- DVD cover
- Directed by: Steven C. Miller
- Written by: Steven C Miller
- Produced by: Will Clevinger; Geoffrey James Clark; Jeremy McCormick;
- Starring: Garrett Jones; Juliet Reeves; William Howard Bowman;
- Cinematography: Jeff Dolen
- Distributed by: Dimension Extreme
- Release date: October 18, 2006 (Screamfest Film Festival);
- Running time: 70 minutes
- Country: United States
- Language: English
- Budget: $30,000

= Automaton Transfusion =

Automaton Transfusion is a 2006 American independent horror film written and directed by Steven C. Miller.

==Plot==
In the early 1970s, while the majority of Americans were focused on events in Vietnam, the United States Army was secretly developing a way to resurrect and control dead bodies. Their intention was to have the dead fight instead of the living, but the experiments were shut down when the reanimated corpses were unable to control their hunger for human flesh.

Thirty years later, the army decides to reopen the project. Grover City, because of its remote location, would be the home of their main testing facilities. Without warning, the Grover City experiments go horribly wrong and the reanimated corpses go on a rampage, eating everyone in sight.

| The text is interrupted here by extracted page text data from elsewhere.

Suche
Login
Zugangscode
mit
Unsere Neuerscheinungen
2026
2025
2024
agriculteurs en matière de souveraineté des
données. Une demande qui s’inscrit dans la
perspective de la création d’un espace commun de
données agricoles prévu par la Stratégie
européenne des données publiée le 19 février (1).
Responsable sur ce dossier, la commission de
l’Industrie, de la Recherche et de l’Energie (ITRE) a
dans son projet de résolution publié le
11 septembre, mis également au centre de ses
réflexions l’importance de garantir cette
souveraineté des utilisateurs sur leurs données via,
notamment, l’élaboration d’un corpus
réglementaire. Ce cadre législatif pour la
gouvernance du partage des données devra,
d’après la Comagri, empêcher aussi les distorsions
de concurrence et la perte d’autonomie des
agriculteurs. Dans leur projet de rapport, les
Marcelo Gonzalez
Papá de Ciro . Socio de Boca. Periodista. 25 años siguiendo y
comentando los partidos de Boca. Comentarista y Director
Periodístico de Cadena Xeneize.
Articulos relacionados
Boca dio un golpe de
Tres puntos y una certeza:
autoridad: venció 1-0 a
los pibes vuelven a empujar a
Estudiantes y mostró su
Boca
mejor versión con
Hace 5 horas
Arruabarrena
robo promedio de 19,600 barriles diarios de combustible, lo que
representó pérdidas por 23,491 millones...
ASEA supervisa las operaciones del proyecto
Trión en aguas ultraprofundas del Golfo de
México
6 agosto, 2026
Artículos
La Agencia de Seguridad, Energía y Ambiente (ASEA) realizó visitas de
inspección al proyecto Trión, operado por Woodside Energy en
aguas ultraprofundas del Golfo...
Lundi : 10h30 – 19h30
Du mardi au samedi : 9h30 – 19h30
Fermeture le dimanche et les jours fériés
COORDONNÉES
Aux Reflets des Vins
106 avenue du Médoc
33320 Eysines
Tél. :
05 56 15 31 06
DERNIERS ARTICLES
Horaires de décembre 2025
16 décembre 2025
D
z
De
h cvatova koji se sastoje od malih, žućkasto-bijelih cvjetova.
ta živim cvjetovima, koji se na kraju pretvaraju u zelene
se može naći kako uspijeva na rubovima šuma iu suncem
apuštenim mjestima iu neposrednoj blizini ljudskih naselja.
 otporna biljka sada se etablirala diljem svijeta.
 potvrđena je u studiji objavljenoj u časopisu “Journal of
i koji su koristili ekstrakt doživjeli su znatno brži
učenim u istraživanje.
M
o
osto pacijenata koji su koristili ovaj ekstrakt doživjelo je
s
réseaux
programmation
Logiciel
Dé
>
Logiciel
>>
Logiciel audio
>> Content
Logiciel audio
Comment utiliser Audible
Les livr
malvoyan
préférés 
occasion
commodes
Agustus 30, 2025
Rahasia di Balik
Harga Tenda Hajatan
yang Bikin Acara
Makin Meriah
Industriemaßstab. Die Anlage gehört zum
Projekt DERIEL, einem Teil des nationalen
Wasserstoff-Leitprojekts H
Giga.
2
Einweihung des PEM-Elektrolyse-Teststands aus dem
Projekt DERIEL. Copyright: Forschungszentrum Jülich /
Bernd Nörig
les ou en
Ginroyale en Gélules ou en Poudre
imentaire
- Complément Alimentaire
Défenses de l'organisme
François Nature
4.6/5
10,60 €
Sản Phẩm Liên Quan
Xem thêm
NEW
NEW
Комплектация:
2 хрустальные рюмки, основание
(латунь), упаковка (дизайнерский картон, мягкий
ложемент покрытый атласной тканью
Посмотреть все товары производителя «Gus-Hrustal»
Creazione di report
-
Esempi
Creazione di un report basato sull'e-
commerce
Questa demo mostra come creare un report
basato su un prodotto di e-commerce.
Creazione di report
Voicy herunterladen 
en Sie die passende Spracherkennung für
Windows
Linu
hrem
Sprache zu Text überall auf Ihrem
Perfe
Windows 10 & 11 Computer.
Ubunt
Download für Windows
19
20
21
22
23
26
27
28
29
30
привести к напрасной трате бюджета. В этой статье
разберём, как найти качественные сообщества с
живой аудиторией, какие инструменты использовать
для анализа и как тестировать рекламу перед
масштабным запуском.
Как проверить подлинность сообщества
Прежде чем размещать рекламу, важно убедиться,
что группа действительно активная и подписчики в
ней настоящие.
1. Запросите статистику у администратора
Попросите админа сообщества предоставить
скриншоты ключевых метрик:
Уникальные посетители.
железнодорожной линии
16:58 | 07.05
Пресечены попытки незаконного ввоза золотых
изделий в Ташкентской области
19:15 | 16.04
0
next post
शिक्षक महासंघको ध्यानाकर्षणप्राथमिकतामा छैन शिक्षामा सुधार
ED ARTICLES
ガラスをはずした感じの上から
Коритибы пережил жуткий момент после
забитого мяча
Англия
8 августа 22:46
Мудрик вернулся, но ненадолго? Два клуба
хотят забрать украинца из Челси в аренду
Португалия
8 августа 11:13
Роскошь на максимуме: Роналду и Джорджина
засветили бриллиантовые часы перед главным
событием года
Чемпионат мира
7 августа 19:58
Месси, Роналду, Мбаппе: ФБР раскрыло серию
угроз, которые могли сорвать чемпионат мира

With the town overtaken by zombies, a group of High School seniors takes it upon themselves to fight back and find a cure for the disease.

== Cast ==
- Garrett Jones as Chris
- Juliet Reeves as Jackie
- William Howard Bowman as Scott
- Rowan Bousaid as Tim
- Ashley Elizabeth Pierce as Simone
- Kendra Farner as Melissa
- Joel Ezra Hebner as Lance
- Kevin J. O'Neill as Dr. Swartz
- John Youmans as The Bartender
- Larry Miller as Lee
- Jeff Denton as Jon
- Chris Shepardson as Charles
- Jason Brague as Matty
- James Anlage as Zombie

== Production and release ==
The film was shot on location in Orlando, Florida on an estimated budget of $30,000. It is intended to be the first of a trilogy of horror films and emulates classic examples of the genre; however, as of 2026, no sequel has been made. The film was purchased and released by Dimension Extreme, the straight-to-DVD genre arm of The Weinstein Company.

==Reception==
Rotten Tomatoes, a review aggregator, reports that 38% of eight surveyed critics gave the film a positive review; the average rating was 5.3/10. Brad Miska of Bloody Disgusting praised the film, giving it a 3½ out of 5, and closing his review with, "Even with its low budget flaws, Automaton Transfusion is the Holy Grail of true independent horror films. After sifting through buckets and buckets of pure sh-t, it's such a relief to finally get that slice of pie I've been longing for. Steven C. Miller will be a household name by the end of 2007, you just watch, Automaton Transfusion is only the beginning". In a review for DVD Verdict, Gordon Sullivan commended the gore and the ingenuity of the filmmakers considering their lack of money and time, but also criticized many aspects (such as the pacing, picture quality, and plot) of the film, and stated, "It feels like a video game: get the chainsaw power-up, go to the school gym, kill the zombies, get the serum. In a video game, this might be fun, but these characters aren't particularly well-drawn, so following them around a poorly-established town isn't very enjoyable". Dread Central's Steve Barton awarded a 2½ out of 5, and said, "Automaton Transfusion does a few things right, but sadly it gets most things wrong" and "I can't help but feel a bit queasy as the scent of missed opportunity permeates the air. I wanted to love this movie. I wanted this to be the next big thing. It just wasn't". Fellow Dread Central reviewer Joshua Siebalt gave Automaton Transfusion an even lower score of 1½, and called it an unimaginative "Hot Topic horror film" and "trainwreck" that consisted of almost nothing but one-dimensional characters "running and bleeding".